Calculate the average radius now.

\(\tau = \frac{2(1\times 10^{10}\pi (0.015)^3(0.005)(10)}{0.3(57.3^\circ /rad)}\\ = 620\)

The inner and outer radii are shown in the diagram above. The average radius is just half the sum of these two radii, i.e. \(r_{av} = 0.015\; m.\)

Now you should be able to calculate the thickness \('t'.\)

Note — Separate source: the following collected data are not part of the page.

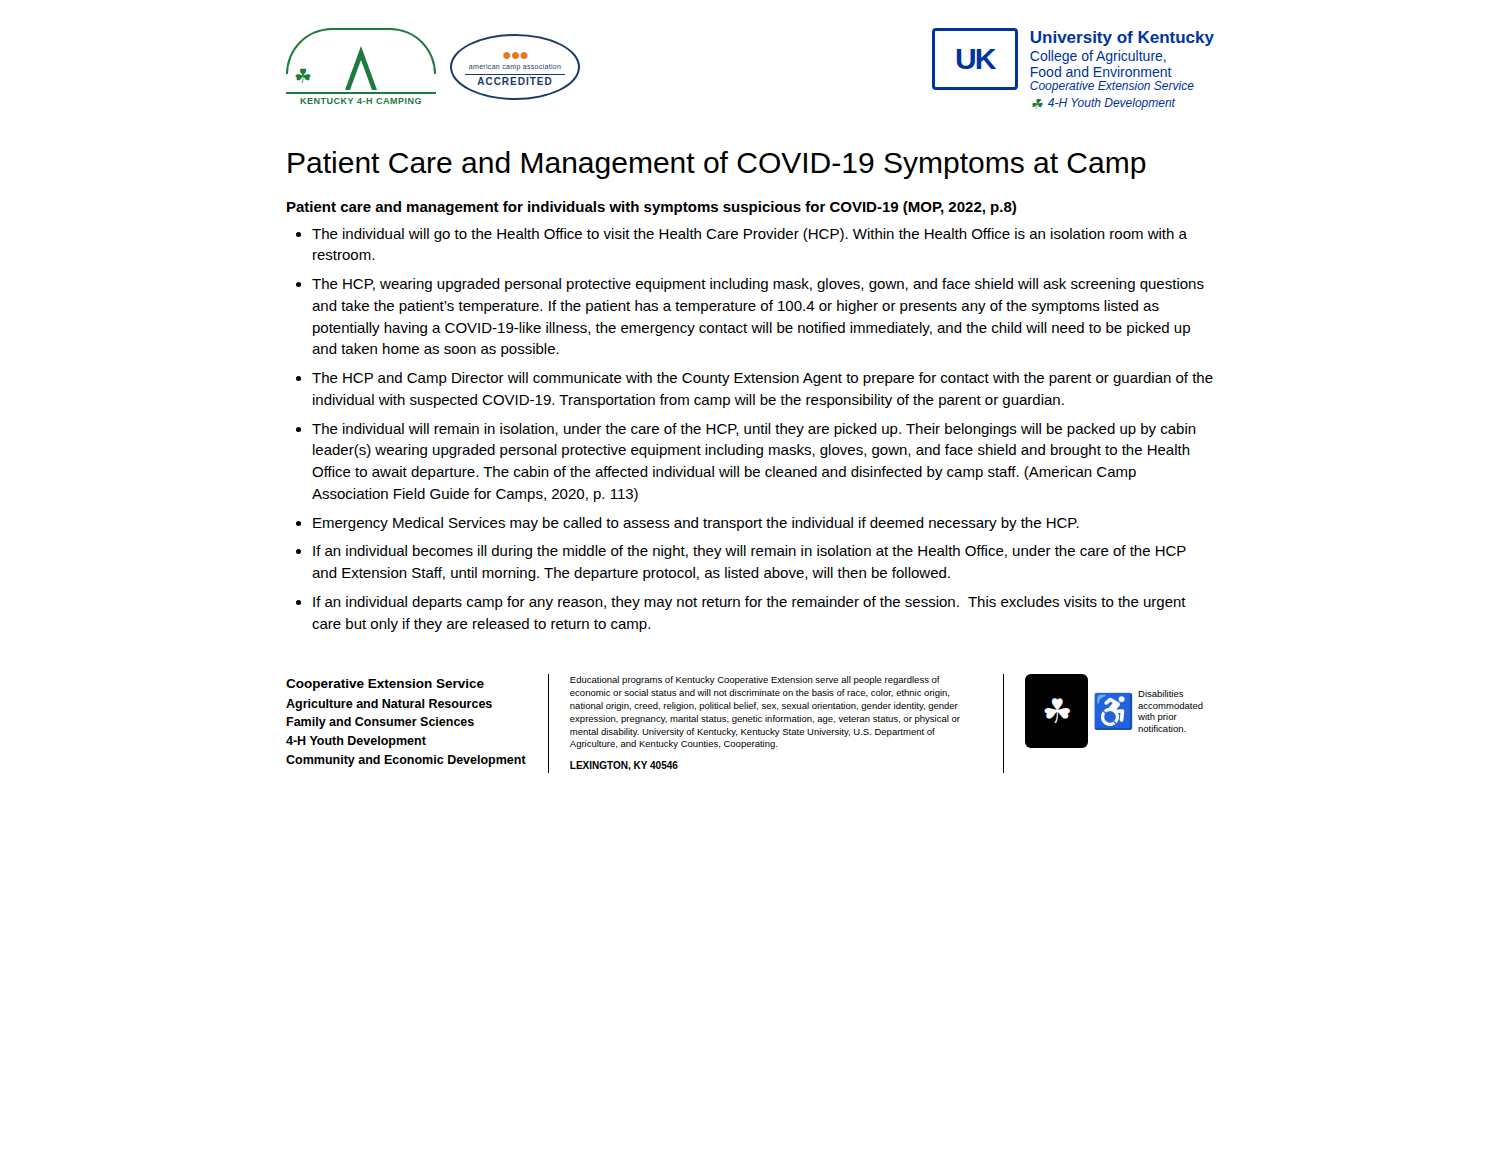☘
KENTUCKY 4-H CAMPING
●●●
american camp association
ACCREDITED
UK
University of Kentucky
College of Agriculture,
Food and Environment
Cooperative Extension Service
☘ 4-H Youth Development
Patient Care and Management of COVID-19 Symptoms at Camp
Patient care and management for individuals with symptoms suspicious for COVID-19 (MOP, 2022, p.8)
The individual will go to the Health Office to visit the Health Care Provider (HCP). Within the Health Office is an isolation room with a restroom.
The HCP, wearing upgraded personal protective equipment including mask, gloves, gown, and face shield will ask screening questions and take the patient’s temperature. If the patient has a temperature of 100.4 or higher or presents any of the symptoms listed as potentially having a COVID-19-like illness, the emergency contact will be notified immediately, and the child will need to be picked up and taken home as soon as possible.
The HCP and Camp Director will communicate with the County Extension Agent to prepare for contact with the parent or guardian of the individual with suspected COVID-19. Transportation from camp will be the responsibility of the parent or guardian.
The individual will remain in isolation, under the care of the HCP, until they are picked up. Their belongings will be packed up by cabin leader(s) wearing upgraded personal protective equipment including masks, gloves, gown, and face shield and brought to the Health Office to await departure. The cabin of the affected individual will be cleaned and disinfected by camp staff. (American Camp Association Field Guide for Camps, 2020, p. 113)
Emergency Medical Services may be called to assess and transport the individual if deemed necessary by the HCP.
If an individual becomes ill during the middle of the night, they will remain in isolation at the Health Office, under the care of the HCP and Extension Staff, until morning. The departure protocol, as listed above, will then be followed.
If an individual departs camp for any reason, they may not return for the remainder of the session. This excludes visits to the urgent care but only if they are released to return to camp.
Cooperative Extension Service
Agriculture and Natural Resources
Family and Consumer Sciences
4-H Youth Development
Community and Economic Development
Educational programs of Kentucky Cooperative Extension serve all people regardless of economic or social status and will not discriminate on the basis of race, color, ethnic origin, national origin, creed, religion, political belief, sex, sexual orientation, gender identity, gender expression, pregnancy, marital status, genetic information, age, veteran status, or physical or mental disability. University of Kentucky, Kentucky State University, U.S. Department of Agriculture, and Kentucky Counties, Cooperating.
LEXINGTON, KY 40546
☘
♿
Disabilities
accommodated
with prior notification.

The thickness of the layer of bone is the difference between the two radii. That is:

\(t = 0.0175 - 0.0125 = 0.005\; m\)

Remember that \('\ell'\) in the denominator is the length of the bone in metres. You should now be able to find the moment of torque required. Do this now.

Using the equation given at the beginning of this solution, we can subsititute in the numbers, and get:

\(\tau = \frac{2(1\times 10^{10})\pi (0.015)^3(0.005)(10)}{0.3(57.3^\circ/rad)}\\ = 620\)

(I leave it to you to figure out what units moment \(\tau\) would have.)